* **Task directions**
The whole listing needs retyping exactly; keep the pictures out of it.

□ □ □ □

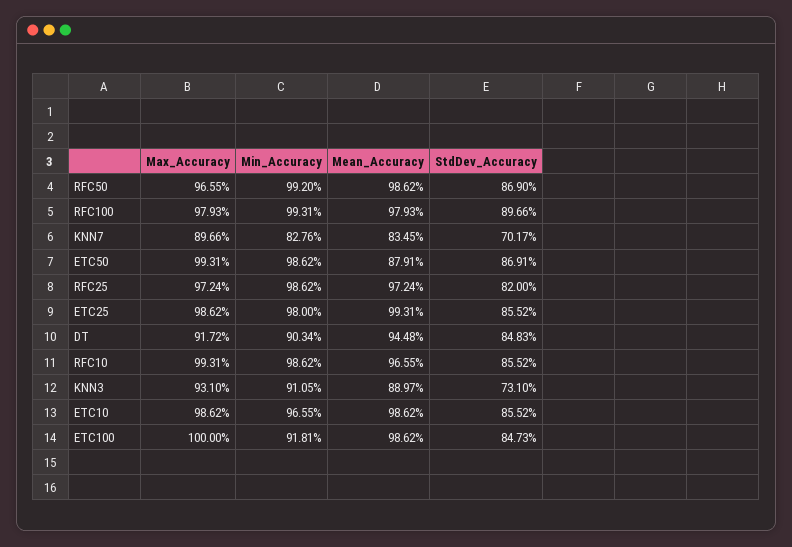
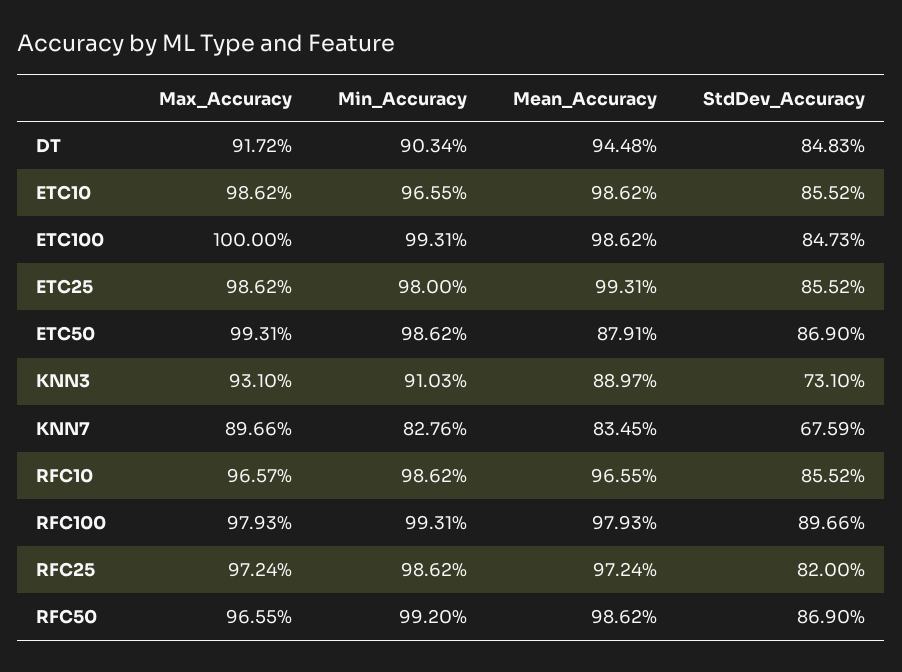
StdDev_Accuracy, KNN7: 70.17 -> 67.59
StdDev_Accuracy, ETC50: 86.91 -> 86.9
Max_Accuracy, RFC10: 99.31 -> 96.57
Min_Accuracy, KNN3: 91.05 -> 91.03
Min_Accuracy, ETC100: 91.81 -> 99.31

□ □ □ □

* **Problem solution**
StdDev_Accuracy, KNN7: 70.17 -> 67.59
StdDev_Accuracy, ETC50: 86.91 -> 86.9
Max_Accuracy, RFC10: 99.31 -> 96.57
Min_Accuracy, KNN3: 91.05 -> 91.03
Min_Accuracy, ETC100: 91.81 -> 99.31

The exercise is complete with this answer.